Data section:
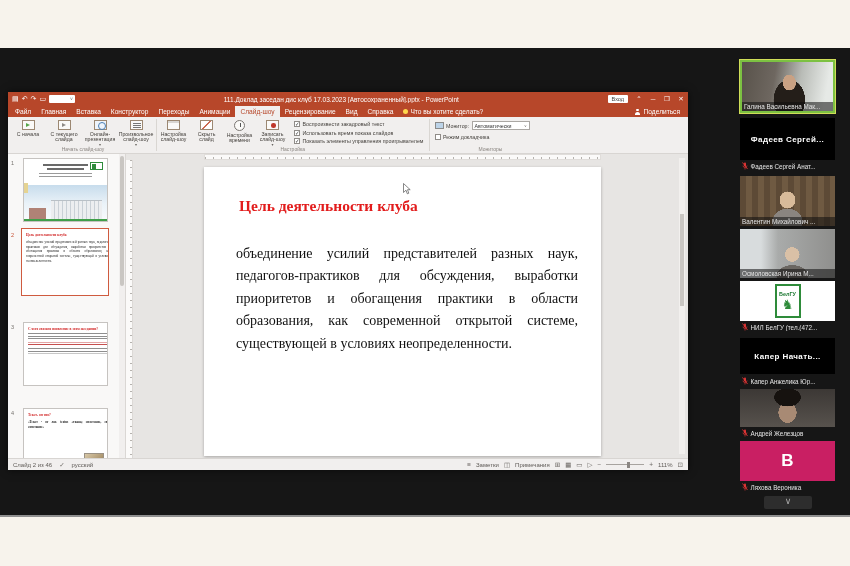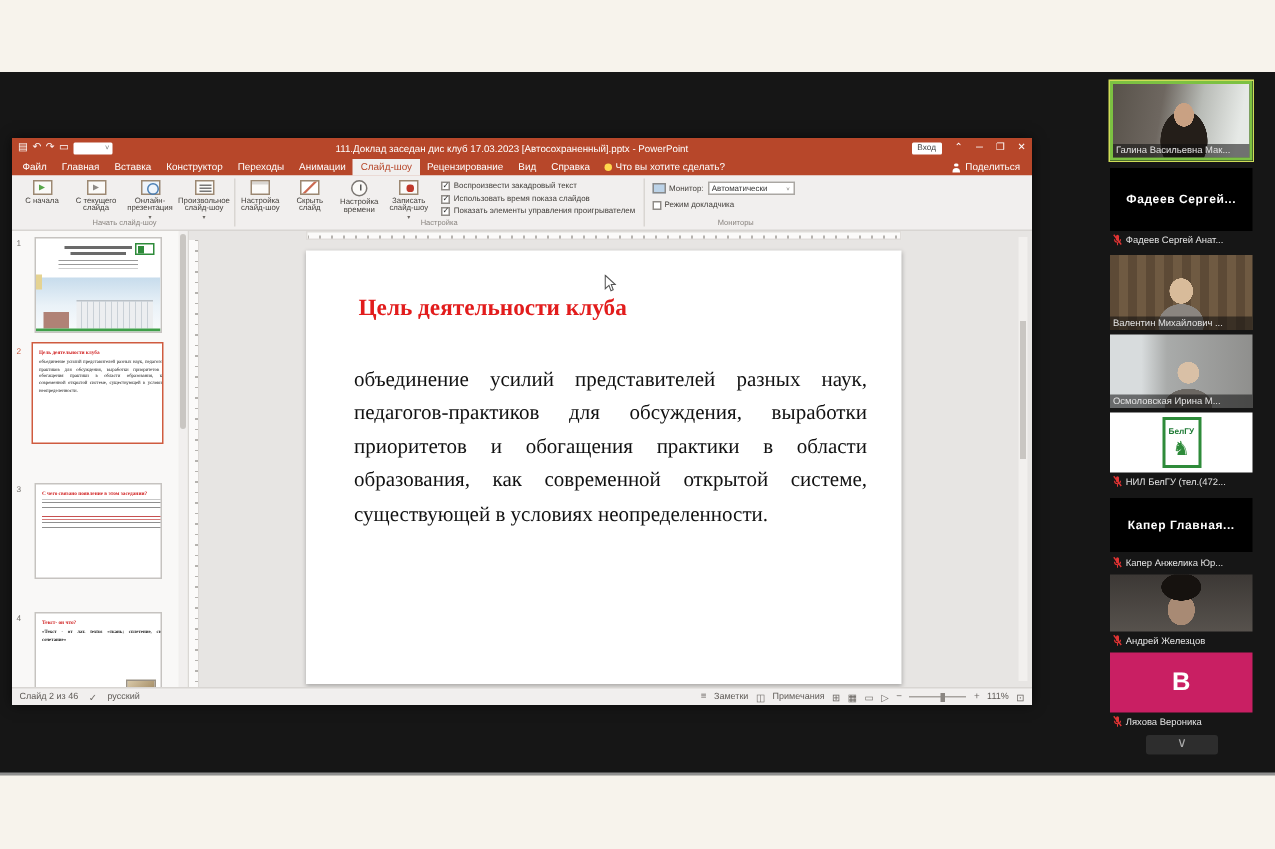--- a/index.html
+++ b/index.html
@@ -108,7 +108,7 @@
   .zknob { position:absolute; left:55%; top:-2.5px; width:3px; height:6px; background:#8a8682; }
 
   
-  .pcol { position:absolute; left:740px; top:6px; width:72px; height:454px; }
+  .pcol { position:absolute; left:740px; top:12px; width:72px; height:454px; }
   .tile { position:absolute; left:0; width:95px; background:#000; overflow:hidden; }
   .tile.speaker { border:2px solid #7cc142; box-shadow:0 0 0 1px #cfdd58; }
   .plabel { font-size:6.3px; color:#e4e4e4; white-space:nowrap; overflow:hidden; }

Assigned task: Exactly restate the lines from the beginning of the data through the line with "position:absolute; left:0; width:95px;", and no others, keeping pictures out.

Task result:
--- a/index.html
+++ b/index.html
@@ -108,7 +108,7 @@
   .zknob { position:absolute; left:55%; top:-2.5px; width:3px; height:6px; background:#8a8682; }
 
   
-  .pcol { position:absolute; left:740px; top:6px; width:72px; height:454px; }
+  .pcol { position:absolute; left:740px; top:12px; width:72px; height:454px; }
   .tile { position:absolute; left:0; width:95px; background:#000; overflow:hidden; }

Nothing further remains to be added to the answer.